(Spatial grounding data)
_ _ _ _ _ _ _
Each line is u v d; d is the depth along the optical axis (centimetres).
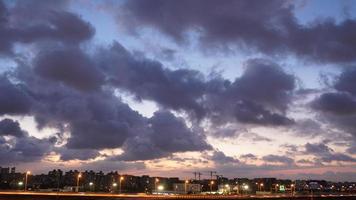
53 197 14938
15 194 14325
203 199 17475
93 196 15700
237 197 18738
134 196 16388
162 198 16225
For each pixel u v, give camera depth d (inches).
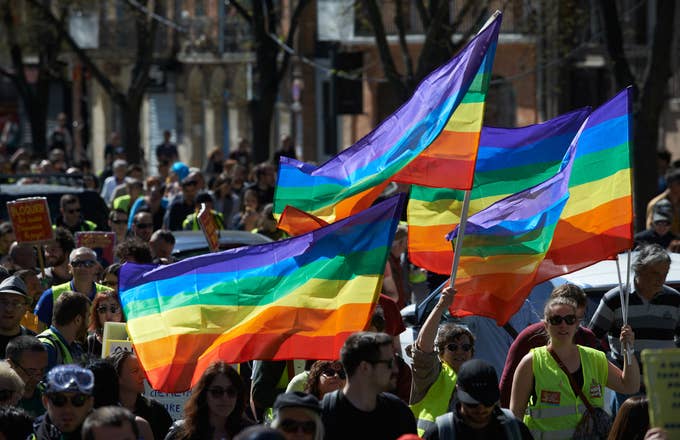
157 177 2116.1
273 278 812.6
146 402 825.5
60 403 701.3
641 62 3341.5
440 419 704.4
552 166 987.3
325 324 800.9
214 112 4852.4
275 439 530.6
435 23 2219.5
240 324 807.7
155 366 804.6
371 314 793.6
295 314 803.4
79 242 1346.0
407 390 904.9
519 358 873.5
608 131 869.8
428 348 804.0
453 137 842.8
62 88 5472.4
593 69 3474.4
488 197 981.8
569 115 992.9
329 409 690.8
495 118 3715.6
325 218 971.9
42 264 1273.4
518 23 3245.6
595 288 1000.2
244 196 1953.7
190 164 5014.8
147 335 808.9
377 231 797.2
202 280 817.5
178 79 5036.9
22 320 1088.8
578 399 810.2
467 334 840.3
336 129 4146.2
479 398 682.2
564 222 879.1
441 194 977.5
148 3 3516.2
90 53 4968.0
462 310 881.5
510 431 700.0
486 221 873.5
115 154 3513.8
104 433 615.2
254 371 908.0
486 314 879.1
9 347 842.2
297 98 4151.1
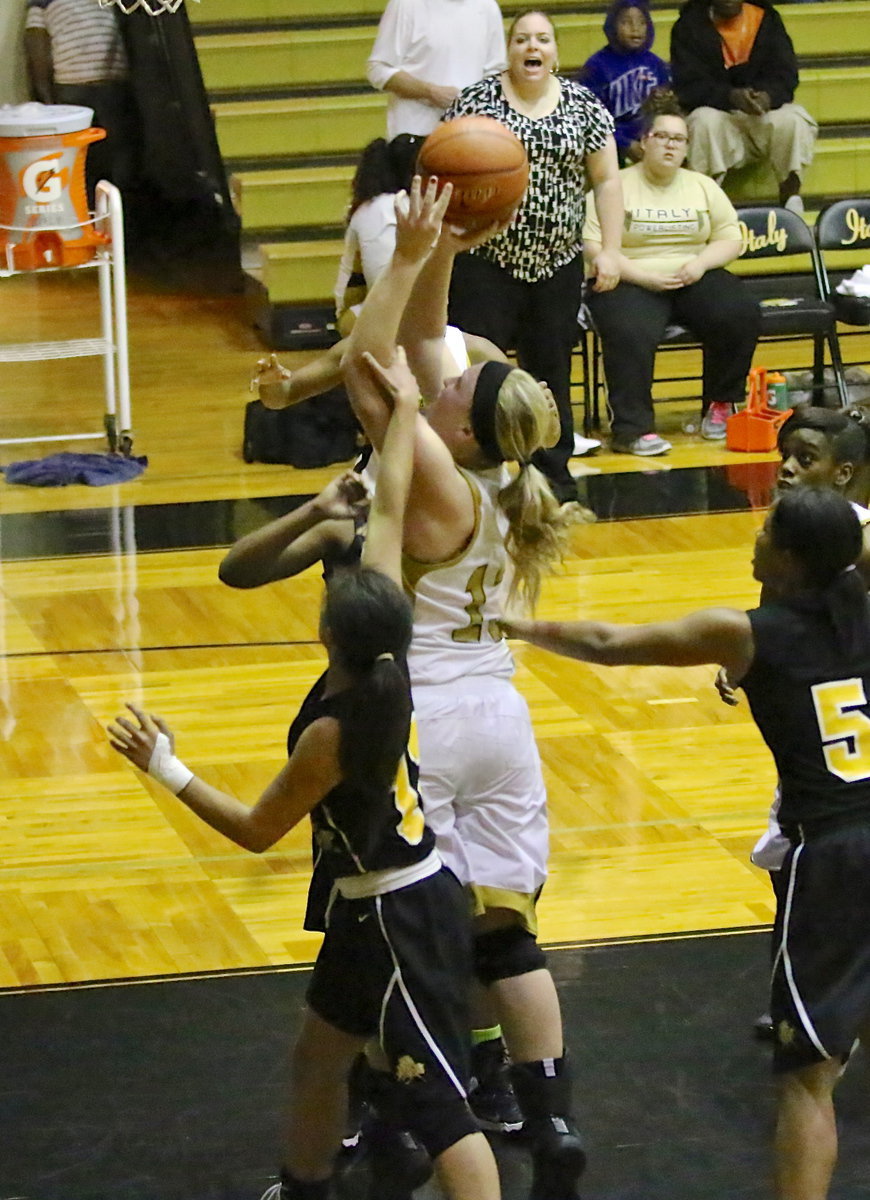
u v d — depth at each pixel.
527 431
_ _ _ _ _ _ _
(What is expected)
Pictures are not part of the answer. Restate word for word the lines from the one with "595 288 1000.2" through the last line of the records.

(Task response)
595 288 1000.2
244 196 1953.7
190 164 5014.8
147 335 808.9
377 231 797.2
202 280 817.5
178 79 5036.9
22 320 1088.8
578 399 810.2
467 334 840.3
336 129 4146.2
479 398 682.2
564 222 879.1
441 194 977.5
148 3 3516.2
90 53 4968.0
462 310 881.5
510 431 700.0
486 221 873.5
115 154 3513.8
104 433 615.2
254 371 908.0
486 314 879.1
9 347 842.2
297 98 4151.1
u v d — depth at each pixel.
527 431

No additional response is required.